Confermare i 70 milioni di euro l’anno previsti della passata Legge di Bilancio per le necessità degli istituti paritari legate agli alunni disabili. A chiederlo sono stati diversi componenti della commissione Cultura alla Camera Gabriele Toccafondi (Italia Viva), Daniele Belotti (Lega), Rosa Maria Di Giorgi (Pd), Valentina Aprea (Forza Italia), Simona Vietina (Coraggio Italia), che in questo modo sostengono l’appello lanciato da Agorá delle parità.
“La richiesta di stabilizzare i 70 milioni di euro necessari a sostenere parte delle spese per bambini e ragazzi con disabilità iscritti agli istituti paritari, non può cadere nel vuoto”, hanno dichiarato congiuntamente i deputati.
“Si tratta – si legge nel documento unitario – di confermare risorse previste con la legge di bilancio del 2020 per consentire a uno dei due pilastri del sistema educativo italiano di offrire sostegno ai circa 12mila ragazzi disabili che frequentano le scuole paritarie. Una conferma della misura è fondamentale perché eviterebbe un danno molto grave a studenti e famiglie nonché un ingiusto motivo di disparità rispetto ai ragazzi della scuola statale”.
“Parliamo di una novità introdotta l’anno scorso, attraverso un emendamento parlamentare voluto e votato da maggioranza e opposizione. Come si legge nelle tante esperienze raccontate dalle famiglie, il fondo si è rivelato molto utile e per questo da proseguire”, hanno concluso i deputati favorevoli al finanziamento.
Sulle scuole paritarie, intanto, continuano i controlli da parte delle autorità preposte. E anche le denunce.
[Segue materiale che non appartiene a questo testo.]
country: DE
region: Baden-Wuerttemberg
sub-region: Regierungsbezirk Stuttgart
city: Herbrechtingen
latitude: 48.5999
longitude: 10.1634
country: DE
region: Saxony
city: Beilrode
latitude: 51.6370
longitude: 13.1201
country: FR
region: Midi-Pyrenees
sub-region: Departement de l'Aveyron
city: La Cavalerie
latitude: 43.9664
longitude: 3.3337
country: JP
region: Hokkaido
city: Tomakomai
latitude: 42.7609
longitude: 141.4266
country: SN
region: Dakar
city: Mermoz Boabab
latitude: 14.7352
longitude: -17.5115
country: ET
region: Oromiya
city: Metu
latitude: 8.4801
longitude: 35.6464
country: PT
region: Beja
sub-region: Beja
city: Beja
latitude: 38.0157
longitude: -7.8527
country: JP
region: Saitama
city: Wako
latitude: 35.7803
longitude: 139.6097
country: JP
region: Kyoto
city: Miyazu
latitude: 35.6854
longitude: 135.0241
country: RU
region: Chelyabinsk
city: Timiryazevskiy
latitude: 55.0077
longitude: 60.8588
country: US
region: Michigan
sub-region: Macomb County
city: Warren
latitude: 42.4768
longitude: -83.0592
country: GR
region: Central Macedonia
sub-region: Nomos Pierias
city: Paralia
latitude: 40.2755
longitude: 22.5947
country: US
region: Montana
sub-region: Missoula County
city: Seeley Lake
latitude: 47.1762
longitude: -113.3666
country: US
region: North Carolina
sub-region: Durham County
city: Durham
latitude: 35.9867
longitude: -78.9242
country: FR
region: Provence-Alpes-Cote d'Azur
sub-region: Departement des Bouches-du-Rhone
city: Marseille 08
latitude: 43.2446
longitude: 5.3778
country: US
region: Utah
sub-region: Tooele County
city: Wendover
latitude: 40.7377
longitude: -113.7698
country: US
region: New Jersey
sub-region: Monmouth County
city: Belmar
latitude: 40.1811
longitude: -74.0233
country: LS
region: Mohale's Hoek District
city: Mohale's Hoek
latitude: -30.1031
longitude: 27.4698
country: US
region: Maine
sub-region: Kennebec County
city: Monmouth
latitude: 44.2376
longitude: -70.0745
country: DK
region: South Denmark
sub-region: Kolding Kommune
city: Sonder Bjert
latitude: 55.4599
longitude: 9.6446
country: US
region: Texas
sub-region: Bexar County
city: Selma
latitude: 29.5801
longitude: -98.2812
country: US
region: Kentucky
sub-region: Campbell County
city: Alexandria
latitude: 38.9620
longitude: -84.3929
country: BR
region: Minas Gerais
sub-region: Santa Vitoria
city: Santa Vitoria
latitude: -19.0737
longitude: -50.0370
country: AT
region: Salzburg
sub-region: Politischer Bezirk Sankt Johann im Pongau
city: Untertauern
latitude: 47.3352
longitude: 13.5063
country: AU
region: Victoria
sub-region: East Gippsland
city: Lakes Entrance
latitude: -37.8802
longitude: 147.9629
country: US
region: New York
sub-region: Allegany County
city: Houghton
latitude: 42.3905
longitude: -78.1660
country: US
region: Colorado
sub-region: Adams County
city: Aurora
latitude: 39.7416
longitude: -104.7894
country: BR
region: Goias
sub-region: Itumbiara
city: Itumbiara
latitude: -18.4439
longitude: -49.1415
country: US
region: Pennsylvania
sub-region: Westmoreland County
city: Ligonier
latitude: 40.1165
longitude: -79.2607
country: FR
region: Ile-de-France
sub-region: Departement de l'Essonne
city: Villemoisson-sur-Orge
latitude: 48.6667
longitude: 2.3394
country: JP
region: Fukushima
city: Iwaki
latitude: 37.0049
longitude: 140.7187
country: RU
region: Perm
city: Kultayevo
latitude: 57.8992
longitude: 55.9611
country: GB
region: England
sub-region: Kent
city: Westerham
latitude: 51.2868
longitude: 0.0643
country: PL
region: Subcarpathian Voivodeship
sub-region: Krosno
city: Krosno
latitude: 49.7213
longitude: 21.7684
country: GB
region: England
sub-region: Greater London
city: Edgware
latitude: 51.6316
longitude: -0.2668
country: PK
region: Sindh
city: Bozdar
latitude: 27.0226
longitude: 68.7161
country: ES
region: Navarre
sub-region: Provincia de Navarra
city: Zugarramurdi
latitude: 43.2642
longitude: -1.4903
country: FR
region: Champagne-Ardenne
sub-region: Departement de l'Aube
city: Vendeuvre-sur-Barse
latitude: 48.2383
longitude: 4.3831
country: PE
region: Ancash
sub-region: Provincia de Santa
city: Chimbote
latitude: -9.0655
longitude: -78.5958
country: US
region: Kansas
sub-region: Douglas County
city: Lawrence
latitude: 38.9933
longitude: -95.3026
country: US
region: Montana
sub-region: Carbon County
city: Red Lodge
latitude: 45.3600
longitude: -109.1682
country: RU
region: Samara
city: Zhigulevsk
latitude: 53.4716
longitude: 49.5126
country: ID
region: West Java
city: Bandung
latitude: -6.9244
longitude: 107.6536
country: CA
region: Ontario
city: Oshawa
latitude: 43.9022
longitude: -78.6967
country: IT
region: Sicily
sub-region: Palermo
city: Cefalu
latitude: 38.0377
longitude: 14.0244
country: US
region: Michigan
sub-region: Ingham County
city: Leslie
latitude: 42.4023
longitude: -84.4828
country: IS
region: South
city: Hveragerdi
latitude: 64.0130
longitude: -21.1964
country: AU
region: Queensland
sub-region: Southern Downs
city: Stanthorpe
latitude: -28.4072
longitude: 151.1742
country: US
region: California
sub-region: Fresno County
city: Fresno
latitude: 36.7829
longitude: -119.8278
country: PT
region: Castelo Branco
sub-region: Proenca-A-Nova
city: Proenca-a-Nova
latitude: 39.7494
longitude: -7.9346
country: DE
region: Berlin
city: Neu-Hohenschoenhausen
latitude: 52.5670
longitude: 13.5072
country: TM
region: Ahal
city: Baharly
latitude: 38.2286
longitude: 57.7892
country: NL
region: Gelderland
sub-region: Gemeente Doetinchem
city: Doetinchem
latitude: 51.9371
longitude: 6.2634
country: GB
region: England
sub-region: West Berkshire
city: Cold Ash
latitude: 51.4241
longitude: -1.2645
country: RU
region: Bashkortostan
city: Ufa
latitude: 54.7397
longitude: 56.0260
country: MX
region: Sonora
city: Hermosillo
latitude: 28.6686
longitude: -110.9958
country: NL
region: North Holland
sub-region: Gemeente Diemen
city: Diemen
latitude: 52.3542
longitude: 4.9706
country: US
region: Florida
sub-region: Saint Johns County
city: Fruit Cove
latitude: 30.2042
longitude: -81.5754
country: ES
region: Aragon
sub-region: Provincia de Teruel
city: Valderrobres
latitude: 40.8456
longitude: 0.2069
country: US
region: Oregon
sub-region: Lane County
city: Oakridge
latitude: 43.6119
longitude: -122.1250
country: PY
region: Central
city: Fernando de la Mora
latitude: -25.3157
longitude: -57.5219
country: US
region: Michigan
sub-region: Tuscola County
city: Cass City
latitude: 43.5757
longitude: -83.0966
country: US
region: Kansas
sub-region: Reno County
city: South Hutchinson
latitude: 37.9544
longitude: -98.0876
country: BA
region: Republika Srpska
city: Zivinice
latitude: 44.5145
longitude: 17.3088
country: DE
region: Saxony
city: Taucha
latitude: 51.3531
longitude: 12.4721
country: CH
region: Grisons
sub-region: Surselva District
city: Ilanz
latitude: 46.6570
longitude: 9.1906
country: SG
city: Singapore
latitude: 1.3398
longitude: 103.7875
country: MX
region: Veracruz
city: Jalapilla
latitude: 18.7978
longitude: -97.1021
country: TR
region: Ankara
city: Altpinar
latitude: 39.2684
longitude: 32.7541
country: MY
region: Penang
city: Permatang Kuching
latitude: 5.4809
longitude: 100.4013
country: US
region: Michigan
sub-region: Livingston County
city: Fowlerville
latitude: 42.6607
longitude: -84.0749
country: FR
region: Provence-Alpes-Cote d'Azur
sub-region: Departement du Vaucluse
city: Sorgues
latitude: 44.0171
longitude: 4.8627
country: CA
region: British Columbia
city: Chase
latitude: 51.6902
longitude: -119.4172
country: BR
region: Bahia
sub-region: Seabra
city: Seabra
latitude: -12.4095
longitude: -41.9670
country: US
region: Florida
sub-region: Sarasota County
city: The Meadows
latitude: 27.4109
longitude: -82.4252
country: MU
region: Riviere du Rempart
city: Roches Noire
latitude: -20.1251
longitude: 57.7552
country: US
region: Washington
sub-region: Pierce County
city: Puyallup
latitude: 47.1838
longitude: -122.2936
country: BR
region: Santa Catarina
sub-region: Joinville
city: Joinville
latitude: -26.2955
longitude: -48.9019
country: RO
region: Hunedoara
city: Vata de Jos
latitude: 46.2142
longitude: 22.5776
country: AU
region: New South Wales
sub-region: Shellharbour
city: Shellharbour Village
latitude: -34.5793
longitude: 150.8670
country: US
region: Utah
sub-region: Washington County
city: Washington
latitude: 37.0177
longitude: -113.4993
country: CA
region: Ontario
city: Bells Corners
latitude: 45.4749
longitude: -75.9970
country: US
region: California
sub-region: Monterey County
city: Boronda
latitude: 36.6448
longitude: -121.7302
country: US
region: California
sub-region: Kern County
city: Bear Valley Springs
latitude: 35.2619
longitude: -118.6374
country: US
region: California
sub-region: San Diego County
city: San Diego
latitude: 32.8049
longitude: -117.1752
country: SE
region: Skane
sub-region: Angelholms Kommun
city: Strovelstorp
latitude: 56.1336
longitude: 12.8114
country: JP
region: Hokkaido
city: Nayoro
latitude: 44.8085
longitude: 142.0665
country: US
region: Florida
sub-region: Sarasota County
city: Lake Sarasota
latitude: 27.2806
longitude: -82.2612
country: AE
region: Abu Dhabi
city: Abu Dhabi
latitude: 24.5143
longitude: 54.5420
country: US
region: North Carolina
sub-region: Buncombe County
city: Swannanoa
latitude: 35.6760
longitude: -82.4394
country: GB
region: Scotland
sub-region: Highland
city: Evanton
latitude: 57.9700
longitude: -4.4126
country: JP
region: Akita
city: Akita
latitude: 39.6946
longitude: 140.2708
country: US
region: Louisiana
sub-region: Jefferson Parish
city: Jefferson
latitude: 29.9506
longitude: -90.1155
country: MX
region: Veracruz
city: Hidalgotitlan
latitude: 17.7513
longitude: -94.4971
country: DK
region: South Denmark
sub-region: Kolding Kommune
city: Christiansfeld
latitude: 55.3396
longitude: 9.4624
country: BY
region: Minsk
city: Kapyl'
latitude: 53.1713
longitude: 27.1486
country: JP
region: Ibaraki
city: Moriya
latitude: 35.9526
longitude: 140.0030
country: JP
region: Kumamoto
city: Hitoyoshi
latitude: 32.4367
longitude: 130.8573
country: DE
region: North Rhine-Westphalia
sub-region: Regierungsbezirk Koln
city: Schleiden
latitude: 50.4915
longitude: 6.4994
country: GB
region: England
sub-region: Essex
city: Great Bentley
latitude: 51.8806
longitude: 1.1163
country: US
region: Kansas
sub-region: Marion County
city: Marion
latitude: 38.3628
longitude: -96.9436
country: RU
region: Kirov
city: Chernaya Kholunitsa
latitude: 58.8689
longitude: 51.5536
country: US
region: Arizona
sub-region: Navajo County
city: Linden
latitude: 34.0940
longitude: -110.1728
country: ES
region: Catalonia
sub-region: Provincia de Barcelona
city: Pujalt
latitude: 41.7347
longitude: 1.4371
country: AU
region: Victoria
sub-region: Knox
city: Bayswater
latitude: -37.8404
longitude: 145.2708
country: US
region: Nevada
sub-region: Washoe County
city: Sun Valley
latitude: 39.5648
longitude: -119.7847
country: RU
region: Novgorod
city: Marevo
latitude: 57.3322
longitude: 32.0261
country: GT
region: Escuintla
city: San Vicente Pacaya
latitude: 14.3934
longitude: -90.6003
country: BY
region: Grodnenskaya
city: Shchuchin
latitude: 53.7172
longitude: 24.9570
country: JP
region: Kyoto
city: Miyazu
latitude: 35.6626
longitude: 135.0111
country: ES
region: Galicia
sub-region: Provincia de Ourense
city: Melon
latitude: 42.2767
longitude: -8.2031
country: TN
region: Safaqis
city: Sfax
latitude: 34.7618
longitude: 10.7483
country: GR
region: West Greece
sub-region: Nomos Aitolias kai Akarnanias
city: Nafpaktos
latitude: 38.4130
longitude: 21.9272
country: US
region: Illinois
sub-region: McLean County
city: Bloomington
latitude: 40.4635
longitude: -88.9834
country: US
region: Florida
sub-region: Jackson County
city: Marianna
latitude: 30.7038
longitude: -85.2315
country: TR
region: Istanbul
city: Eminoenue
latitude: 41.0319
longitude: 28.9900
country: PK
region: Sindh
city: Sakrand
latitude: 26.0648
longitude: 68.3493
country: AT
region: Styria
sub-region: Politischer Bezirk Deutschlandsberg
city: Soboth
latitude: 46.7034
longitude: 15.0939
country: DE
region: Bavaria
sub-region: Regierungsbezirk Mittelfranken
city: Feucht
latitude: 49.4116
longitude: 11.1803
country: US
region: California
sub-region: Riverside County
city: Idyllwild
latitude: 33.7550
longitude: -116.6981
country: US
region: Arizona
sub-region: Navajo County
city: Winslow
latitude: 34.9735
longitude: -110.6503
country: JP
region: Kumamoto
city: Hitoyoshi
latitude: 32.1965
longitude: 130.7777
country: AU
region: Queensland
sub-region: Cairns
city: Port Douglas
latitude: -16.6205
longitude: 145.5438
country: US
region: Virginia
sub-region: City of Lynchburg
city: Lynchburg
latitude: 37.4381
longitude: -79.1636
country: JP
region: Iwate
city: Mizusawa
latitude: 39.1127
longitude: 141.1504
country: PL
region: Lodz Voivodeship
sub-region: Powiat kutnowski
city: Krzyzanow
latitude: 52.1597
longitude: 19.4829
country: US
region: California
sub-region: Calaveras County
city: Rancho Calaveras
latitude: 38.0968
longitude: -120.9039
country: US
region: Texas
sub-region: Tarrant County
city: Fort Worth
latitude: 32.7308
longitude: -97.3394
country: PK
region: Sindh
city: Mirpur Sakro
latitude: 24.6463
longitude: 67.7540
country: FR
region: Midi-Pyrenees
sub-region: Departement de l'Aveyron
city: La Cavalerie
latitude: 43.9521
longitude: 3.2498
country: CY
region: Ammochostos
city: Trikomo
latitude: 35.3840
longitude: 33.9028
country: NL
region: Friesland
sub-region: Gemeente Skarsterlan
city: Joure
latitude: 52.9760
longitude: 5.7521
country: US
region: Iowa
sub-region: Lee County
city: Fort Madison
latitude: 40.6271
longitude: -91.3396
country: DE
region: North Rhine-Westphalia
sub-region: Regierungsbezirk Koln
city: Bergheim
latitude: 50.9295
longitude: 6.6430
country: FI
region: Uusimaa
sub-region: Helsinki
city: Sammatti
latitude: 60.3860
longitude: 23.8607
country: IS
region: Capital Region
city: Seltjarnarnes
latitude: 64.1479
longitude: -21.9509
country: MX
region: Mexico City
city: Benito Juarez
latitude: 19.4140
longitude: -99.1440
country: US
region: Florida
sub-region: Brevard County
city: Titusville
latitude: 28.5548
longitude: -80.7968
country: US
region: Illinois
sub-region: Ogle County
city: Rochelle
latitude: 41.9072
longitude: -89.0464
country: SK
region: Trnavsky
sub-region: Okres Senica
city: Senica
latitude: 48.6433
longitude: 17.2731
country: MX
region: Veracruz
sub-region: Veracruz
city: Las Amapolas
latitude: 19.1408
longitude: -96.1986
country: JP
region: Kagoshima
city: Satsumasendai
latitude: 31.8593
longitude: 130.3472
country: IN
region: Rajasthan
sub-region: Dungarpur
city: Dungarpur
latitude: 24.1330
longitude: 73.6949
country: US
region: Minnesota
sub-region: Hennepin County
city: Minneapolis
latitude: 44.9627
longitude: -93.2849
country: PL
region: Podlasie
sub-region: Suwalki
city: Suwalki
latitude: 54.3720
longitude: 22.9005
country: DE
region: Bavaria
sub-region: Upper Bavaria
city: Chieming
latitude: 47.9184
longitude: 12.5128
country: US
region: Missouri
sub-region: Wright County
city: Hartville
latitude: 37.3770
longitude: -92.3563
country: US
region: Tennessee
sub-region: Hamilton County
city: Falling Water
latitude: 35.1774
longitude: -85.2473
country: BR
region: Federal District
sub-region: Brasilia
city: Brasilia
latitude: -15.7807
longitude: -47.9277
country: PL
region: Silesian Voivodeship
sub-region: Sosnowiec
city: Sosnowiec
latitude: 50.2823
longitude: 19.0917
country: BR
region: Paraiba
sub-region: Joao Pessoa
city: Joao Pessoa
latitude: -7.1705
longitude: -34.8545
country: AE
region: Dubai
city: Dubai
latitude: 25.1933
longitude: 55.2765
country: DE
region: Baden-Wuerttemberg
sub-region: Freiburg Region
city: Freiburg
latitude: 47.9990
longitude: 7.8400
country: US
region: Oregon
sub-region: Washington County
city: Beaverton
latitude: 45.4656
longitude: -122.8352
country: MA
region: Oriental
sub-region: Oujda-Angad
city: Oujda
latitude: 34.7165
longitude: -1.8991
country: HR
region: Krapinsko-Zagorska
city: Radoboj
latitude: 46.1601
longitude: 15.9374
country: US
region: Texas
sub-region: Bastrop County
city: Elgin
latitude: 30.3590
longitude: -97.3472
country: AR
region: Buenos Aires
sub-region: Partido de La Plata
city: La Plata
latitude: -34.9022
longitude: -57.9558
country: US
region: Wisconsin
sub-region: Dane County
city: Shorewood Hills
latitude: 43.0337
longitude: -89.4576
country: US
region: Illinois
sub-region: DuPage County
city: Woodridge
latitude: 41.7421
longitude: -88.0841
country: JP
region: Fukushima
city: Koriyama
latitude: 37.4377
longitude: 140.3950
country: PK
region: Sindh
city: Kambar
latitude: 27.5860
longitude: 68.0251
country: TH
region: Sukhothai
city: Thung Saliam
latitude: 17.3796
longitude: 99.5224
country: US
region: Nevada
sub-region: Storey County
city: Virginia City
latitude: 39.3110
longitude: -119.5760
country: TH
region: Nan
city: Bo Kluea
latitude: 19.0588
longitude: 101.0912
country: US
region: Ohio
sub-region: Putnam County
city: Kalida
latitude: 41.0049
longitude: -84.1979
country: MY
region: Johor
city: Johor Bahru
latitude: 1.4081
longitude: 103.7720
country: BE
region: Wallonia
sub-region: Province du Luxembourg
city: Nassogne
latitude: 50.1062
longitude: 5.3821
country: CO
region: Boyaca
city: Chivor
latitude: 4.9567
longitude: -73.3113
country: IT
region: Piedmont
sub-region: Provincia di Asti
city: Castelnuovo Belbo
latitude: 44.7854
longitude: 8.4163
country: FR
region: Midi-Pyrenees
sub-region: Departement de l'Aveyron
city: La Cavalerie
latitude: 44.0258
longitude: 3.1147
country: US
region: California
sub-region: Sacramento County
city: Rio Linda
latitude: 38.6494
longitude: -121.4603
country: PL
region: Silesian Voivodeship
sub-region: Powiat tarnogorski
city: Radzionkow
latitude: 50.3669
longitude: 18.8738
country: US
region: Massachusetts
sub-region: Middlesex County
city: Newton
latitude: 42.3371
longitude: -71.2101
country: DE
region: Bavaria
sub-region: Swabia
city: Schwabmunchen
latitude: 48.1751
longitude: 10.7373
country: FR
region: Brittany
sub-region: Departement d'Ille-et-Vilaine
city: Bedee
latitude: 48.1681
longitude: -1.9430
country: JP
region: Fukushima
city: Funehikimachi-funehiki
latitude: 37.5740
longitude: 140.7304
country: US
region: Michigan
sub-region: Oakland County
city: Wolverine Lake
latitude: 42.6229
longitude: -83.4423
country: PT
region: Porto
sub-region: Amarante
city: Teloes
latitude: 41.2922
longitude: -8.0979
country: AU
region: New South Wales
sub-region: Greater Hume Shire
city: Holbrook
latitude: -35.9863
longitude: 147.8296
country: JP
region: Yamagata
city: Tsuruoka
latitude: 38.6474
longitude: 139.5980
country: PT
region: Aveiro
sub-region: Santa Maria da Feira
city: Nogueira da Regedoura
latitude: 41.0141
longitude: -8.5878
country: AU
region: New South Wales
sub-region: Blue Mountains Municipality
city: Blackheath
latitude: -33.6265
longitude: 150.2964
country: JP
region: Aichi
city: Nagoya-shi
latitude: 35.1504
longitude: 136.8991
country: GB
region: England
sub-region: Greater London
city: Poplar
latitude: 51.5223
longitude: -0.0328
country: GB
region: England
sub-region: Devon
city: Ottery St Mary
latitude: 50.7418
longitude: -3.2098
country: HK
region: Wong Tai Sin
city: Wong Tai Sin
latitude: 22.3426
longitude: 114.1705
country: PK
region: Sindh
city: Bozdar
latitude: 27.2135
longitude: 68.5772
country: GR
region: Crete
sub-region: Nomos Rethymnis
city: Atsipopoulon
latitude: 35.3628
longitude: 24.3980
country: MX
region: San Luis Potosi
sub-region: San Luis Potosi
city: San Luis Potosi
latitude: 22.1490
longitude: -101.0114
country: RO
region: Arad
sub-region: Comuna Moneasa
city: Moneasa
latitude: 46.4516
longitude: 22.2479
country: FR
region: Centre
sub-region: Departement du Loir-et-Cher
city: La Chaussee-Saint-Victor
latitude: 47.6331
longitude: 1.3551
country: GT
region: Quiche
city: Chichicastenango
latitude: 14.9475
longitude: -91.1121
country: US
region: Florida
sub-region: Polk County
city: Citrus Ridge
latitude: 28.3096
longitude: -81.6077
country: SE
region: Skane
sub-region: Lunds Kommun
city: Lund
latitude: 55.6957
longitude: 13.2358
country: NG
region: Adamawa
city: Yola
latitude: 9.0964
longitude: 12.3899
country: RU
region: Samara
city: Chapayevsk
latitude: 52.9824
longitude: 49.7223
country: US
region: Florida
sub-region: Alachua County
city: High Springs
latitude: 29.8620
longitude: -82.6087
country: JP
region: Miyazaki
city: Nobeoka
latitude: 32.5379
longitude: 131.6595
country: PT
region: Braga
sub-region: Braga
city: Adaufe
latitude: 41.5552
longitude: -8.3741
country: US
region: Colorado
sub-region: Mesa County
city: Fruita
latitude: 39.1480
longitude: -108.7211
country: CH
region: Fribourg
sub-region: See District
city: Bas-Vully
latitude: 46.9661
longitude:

L’ultima è della Guardia di Finanza di Treviso, che ha individuato 101 persone che erano state assunte nelle scuole della provincia presentando titoli culturali e di servizio risultati falsi.
Le assunzioni, a tempo determinato, scrive l’Ansa, erano state fatte tra il 2018 al 2020 e riguardavano personale scolastico non docente, quindi amministrativo, tecnico e ausiliario: il danno stimato all’erario ammonta a due milioni di euro.
Le immissioni in ruolo erano state effettuate in base alla posizione ricoperta dai candidati nella graduatoria correlata al bando personale Ata ai primi posti, in cui si erano sistematicamente posizionati candidati che avevano attestato di aver conseguito diplomi di qualifica professionale con votazione di 100 centesimi, oltre al possesso di specifiche esperienze professionali.
Per molti di loro, tuttavia, i finanzieri hanno accertato che il diploma era stato conseguito, con il massimo punteggio, in un ristretto numero di istituti scolastici campani, mentre i titoli di servizio erano stati maturati lavorando in “improbabili scuole paritarie”.
Sempre secondo l’accusa, a 43 indagati i diplomi sono stati rilasciati da quattro istituti scolastici, delle province di Salerno, Benevento e Avellino, che non erano autorizzati dall’Ufficio Scolastico Regionale allo svolgimento degli esami di qualifica professionale.
Gli stessi istituti paritari erano già al centro di inchieste giudiziarie, perchè sospettati di essere veri e propri “diplomifici”. In altri diversi casi, invece, “i diplomi erano del tutto fasulli”.